Autour d’elle, les drapeaux rouges de la CGT se mêlent aux roses de l’Union Syndicale Solidaires et aux verts de SUD Rail, syndicats venus en soutien. Les applaudissements retentissent pour celle qui appelle “le groupe Accor à se réveiller et à trouver des solutions”. Rachel Keke le martèle : “Nous sommes des mères de famille, nous laissons nos enfants pour venir lutter. Des mamans n’ont pas pu venir aujourd’hui car elles ont accompagné les enfants à l’école.”
Mais si ces femmes commencent à trouver le temps long après plus d’un an de grève, elles n’abandonneront pas. “Nous refusons l’humiliation du groupe Accor : ce n’est pas parce que nous sommes des femmes qu’ils ont le droit de nous humilier. Ça ne nous fait pas plaisir de rester en grève 14 mois mais on ne va pas baisser les bras”, ajoute la gouvernante, elle-même mère de cinq enfants.
Rachel Keke, gouvernante, prend la parole pour rappeler que les grévistes ne lâchent rien. pic.twitter.com/bdlVe6VvEC
— Chantal Baoutelman (@CBaoutelman) September 1, 2020
Autocollants de la CGT-HPE – le syndicat des salariés des hôtels de prestige et économiques – collés sur le buste, une dizaine de travailleuses sont rassemblées derrière elle. Elles dénoncent toujours les cadences infernales (3,5 chambres par heure) qui leur sont imposées, leur salaire trop bas et leurs heures supplémentaires non payées. Mais, leur bataille la plus importante, c’est celle qu’elles mènent contre leur employeur STN, comme le traduit leur slogan “la sous traitance, c’est la maltraitance “. La CGT-HPE l’a annoncé sur Facebook : aujourd’hui, “plus qu’une seule revendication : l’internalisation à l’Ibis Batignolles”.
“Elles seront là le temps qu’il faudra”
Le groupe Accor doit “arrêter de faire la sourde oreille”. Rachel Keke est ferme : “Tout ce que nous demandons aujourd’hui, c’est d’avoir nos droits pour travailler dans la dignité.
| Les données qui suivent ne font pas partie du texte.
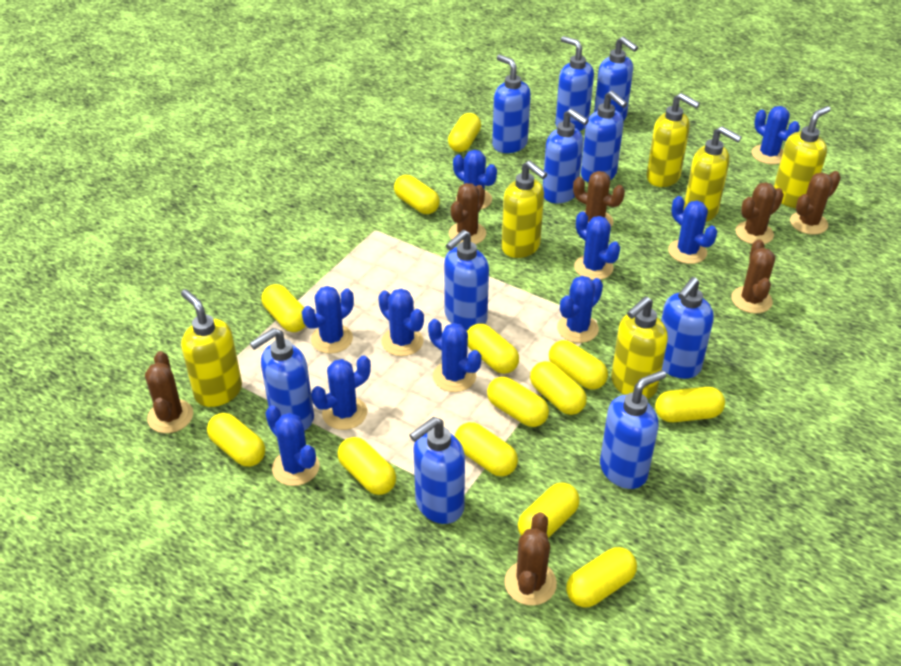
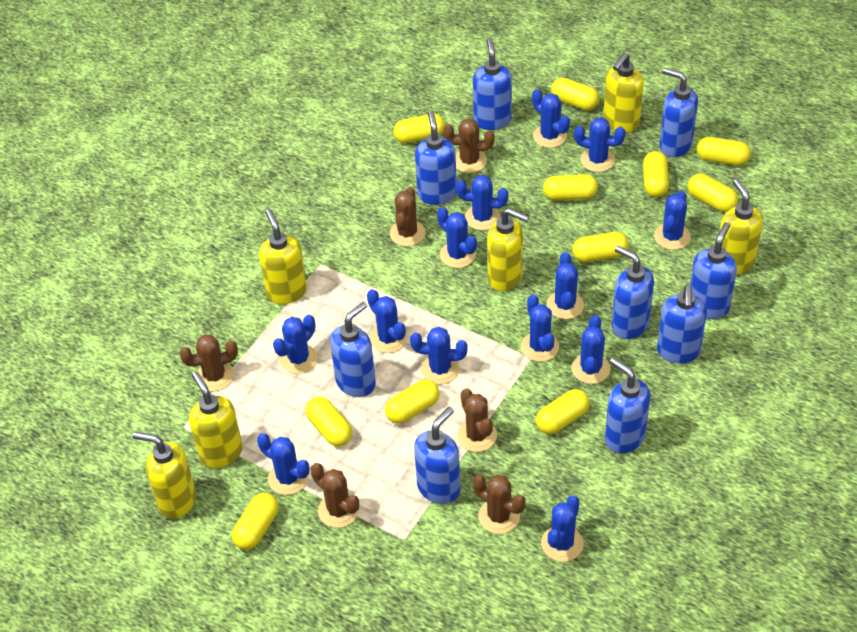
blue cactus: 10 -> 13
blue soap dispenser: 10 -> 9
brown cactus: 7 -> 6
yellow capsule: 13 -> 11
Qu’ils arrêtent de nous humilier et qu’ils trouvent une solution à notre conflit !” Pour Claude Lévy, responsable de la CGT-HPE, la solution est simple : il faut “une embauche directe par le groupe Accor qui en a largement les moyens”. Pas de doute de son côté : “Le conflit peut durer 18 mois, deux ans, elles seront là le temps qu’il faudra.”
Et même si elle a évoqué sa fatigue, Rachel Keke compte bien aller au bout de son combat. “S’ils nous disent de reprendre le boulot sans nous accorder nos revendications, on sera obligées de se remettre en grève.” Pour le moment, les femmes de chambre de l’Ibis Batignolles n’ont pas été rappelées par leur employeur et sont donc toujours au chômage partiel (jusqu’au 31 décembre annonce l’AFP). “Ils sont encore dans la maltraitante des femmes racisées dans leur hôtel, c’est pour ça qu’ils jouent à la sourde oreille mais nous allons continuer à aller dans chaque hôtel de luxe pour crier notre ras-le-bol, pour dire que nous sommes là !”, promet la leadeuse des femmes de chambre.